I'm designing Data Factory piplelines to load data from Azure SQL DB to Azure Data Factory.
My initial load/POC was a small subset of data and was able to load from SQL tables to Azure DL.
Now, there are huge volume of tables (that has even billion +) that I want to load from SQL DB using DF to Azure DL.
MS docs mentioned two options, i.e. watermark columns and change tracking.
Let's say I have a "cust_transaction" table that has millions of rows and if I load to DL then it loads as "cust_transaction.txt".
Questions.
1) What would an optimal design to incrementally load the source data from SQL DB into that file in the data lake?
2) How do I split or partition the files into smaller files?
3) How should I merge and load the deltas from source data into the files?
Thanks.
You will want multiple files. Typically, my data lakes have multiple zones. The first zone is Raw. It contains a copy of the source data organized into entity/year/month/day folders where entity is a table in your SQL DB. Typically, those files are incremental loads. Each incremental load for an entity has a file name similar to Entity_YYYYMMDDHHMMSS.txt (and maybe even more info than that) rather than just Entity.txt. And the timestamp in the file name is the end of the incremental slice (max possible insert or update time in the data) rather than just current time wherever possible (sometimes they are relatively the same and it doesn't matter, but I tend to get a consistent incremental slice end time for all tables in my batch). You can achieve the date folders and timestamp in the file name by parameterizing the folder and file in the dataset.

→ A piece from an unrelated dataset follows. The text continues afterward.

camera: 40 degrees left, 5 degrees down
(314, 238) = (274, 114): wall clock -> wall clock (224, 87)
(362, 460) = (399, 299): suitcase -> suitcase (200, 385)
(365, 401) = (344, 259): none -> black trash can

Melissa Coates has two good articles on Azure Data Lake: Zones in a Data Lake and Data Lake Use Cases and Planning. Her naming conventions are a bit different than mine, but both of us would tell you to just be consistent. I would land the incremental load file in Raw first. It should reflect the incremental data as it was loaded from the source. If you need to have a merged version, that can be done with Data Factory or U-SQL (or your tool of choice) and landed in the Standardized Raw zone. There are some performance issues with small files in a data lake, so consolidation could be good, but it all depends on what you plan to do with the data after you land it there. Most users would not access data in the RAW zone, instead using data from Standardized Raw or Curated Zones. Also, I want Raw to be an immutable archive from which I could regenerate data in other zones, so I tend to leave it in the files as it landed. But if you found you needed to consolidate there, that would be fine.
Change tracking is a reliable way to get changes, but I don't like their naming conventions/file organization in their example. I would make sure your file name has the entity name and a timestamp on it. They have Incremental - [PipelineRunID]. I would prefer [Entity]_[YYYYMMDDHHMMSS]_[TriggerID].txt (or leave the run ID off) because it is more informative to others. I also tend to use the Trigger ID rather than the pipeline RunID. The Trigger ID is across all the packages executed in that trigger instance (batch) whereas the pipeline RunID is specific to that pipeline.
If you can't do the change tracking, the watermark is fine. I usually can't add change tracking to my sources and have to go with watermark. The issue is that you are trusting that the application's modified date is accurate. Are there ever times when a row is updated and the modified date is not changed? When a row is inserted, is the modified date also updated or would you have to check two columns to get all new and changed rows? These are the things we have to consider when we can't use change tracking.
To summarize:
Load incrementally and name your incremental files intelligently
If you need a current version of the table in the data lake, that is a separate file in your Standardized Raw or Curated Zone.